Volgens een bericht van persbureau Lusa ontvangt het tankstation van Feces de Abaixo, in Galicië, Spanje, dat grenst aan Chaves, in het district Vila Real, gewoonlijk vooral Portugese klanten, maar door de recente stijging van de brandstofprijzen is het aantal Portugese klanten toegenomen.

"We hebben een toename gevoeld, maar het is geen gekkenhuis. Sinds de heropening van de grenzen [gesloten vanwege de covid-19 pandemie] voor de tweede keer, hebben we goed gewerkt," zegt eigenaar Juan Feijó.

Bij dit benzinestation kunnen Portugezen ongeveer 16 cent besparen op diesel en 20 cent op benzine 95, vergeleken met Portugal.

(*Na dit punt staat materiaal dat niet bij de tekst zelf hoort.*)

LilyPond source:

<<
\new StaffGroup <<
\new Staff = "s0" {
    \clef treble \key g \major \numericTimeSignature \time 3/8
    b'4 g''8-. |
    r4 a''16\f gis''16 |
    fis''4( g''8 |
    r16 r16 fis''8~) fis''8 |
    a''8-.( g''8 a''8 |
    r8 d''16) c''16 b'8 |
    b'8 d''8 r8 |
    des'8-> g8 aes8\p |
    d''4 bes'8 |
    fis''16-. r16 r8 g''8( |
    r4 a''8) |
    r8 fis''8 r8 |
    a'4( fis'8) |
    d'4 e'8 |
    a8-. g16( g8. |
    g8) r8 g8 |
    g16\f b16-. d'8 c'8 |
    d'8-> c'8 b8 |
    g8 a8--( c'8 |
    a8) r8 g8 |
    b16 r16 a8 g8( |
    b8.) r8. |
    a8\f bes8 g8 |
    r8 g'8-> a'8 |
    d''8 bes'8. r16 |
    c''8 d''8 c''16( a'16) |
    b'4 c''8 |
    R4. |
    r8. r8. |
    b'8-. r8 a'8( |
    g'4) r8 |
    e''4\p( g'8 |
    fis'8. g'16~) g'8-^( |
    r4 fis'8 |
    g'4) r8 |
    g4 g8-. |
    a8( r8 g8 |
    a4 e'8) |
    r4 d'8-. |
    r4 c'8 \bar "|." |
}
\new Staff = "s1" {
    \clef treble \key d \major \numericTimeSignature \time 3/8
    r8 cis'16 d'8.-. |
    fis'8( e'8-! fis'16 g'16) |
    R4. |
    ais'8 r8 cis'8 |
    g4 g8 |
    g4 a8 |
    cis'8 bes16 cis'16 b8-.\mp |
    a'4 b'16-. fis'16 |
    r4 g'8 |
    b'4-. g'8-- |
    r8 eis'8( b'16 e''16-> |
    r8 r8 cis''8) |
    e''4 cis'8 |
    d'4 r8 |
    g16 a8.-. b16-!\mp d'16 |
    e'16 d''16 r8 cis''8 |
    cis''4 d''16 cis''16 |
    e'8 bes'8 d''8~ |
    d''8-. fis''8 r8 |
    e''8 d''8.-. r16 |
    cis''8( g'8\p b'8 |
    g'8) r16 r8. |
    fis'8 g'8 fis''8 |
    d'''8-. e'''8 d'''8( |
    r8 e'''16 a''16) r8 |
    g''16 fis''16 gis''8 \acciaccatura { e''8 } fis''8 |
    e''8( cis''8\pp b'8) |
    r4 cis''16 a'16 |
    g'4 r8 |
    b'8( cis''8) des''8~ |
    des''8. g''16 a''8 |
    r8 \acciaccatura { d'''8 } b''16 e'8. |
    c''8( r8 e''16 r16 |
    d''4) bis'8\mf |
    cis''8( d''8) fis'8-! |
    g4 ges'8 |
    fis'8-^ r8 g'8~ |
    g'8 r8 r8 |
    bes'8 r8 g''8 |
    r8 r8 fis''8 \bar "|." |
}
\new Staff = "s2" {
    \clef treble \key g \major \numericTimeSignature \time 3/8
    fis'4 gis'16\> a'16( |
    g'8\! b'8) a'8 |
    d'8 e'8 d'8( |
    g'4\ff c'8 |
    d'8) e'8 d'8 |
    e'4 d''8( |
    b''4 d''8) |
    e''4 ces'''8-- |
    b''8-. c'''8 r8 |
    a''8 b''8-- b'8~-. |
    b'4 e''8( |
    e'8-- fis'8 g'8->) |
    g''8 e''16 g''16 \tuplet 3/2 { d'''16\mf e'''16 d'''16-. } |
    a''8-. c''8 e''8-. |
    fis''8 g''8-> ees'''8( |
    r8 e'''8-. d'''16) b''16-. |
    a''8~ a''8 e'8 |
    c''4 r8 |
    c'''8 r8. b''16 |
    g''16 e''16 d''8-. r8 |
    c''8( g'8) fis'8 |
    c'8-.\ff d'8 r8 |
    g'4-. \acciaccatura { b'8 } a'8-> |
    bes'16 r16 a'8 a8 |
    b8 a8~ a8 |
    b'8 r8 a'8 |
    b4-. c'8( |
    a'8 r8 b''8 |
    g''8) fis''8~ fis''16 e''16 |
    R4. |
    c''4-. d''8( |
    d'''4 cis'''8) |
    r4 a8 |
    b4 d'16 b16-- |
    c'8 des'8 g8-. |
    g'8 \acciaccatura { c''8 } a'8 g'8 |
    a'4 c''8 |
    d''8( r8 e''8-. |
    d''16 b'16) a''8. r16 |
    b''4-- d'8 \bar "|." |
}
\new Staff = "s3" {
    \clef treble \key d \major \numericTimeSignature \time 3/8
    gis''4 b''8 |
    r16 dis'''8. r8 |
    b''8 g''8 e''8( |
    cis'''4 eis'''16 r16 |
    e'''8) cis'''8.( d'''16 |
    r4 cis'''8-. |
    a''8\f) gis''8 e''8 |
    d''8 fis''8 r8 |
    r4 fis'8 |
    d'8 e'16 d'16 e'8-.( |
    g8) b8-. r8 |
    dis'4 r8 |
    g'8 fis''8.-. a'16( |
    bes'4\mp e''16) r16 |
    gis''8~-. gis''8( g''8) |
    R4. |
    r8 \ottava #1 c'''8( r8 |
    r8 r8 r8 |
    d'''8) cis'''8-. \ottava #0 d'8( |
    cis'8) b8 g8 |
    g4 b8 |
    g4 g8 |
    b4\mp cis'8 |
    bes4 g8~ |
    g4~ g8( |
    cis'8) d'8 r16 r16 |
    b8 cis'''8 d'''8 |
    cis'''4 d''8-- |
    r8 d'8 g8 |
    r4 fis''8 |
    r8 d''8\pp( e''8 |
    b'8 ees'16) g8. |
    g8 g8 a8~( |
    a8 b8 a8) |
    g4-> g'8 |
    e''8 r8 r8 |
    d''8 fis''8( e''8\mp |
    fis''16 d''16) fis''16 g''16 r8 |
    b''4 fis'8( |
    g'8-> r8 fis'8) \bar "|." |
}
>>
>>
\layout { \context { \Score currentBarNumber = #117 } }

Dit is het geval voor Júlio Costa, een touroperator in Chaves die "rondritten" maakt in Alto Tâmega en in de Eurocity Chaves-Verín, die de Portugese en Spaanse steden samenbrengt in een project van grensoverschrijdende samenwerking.

"Ik maak altijd gebruik van mijn werk in Verín om voertuigen te leveren. Het is altijd al goedkoper geweest, maar op dit moment zijn de besparingen enorm", vertelde de eigenaar van Ideias Essencial Tours aan Lusa.

Met vier voertuigen, waaronder jeeps en bestelwagens met negen zitplaatsen, onthulde Júlio Costa dat aan het eind van de maand de brandstofbesparingen oplopen tot honderden euro's, afhankelijk van de werkbelasting.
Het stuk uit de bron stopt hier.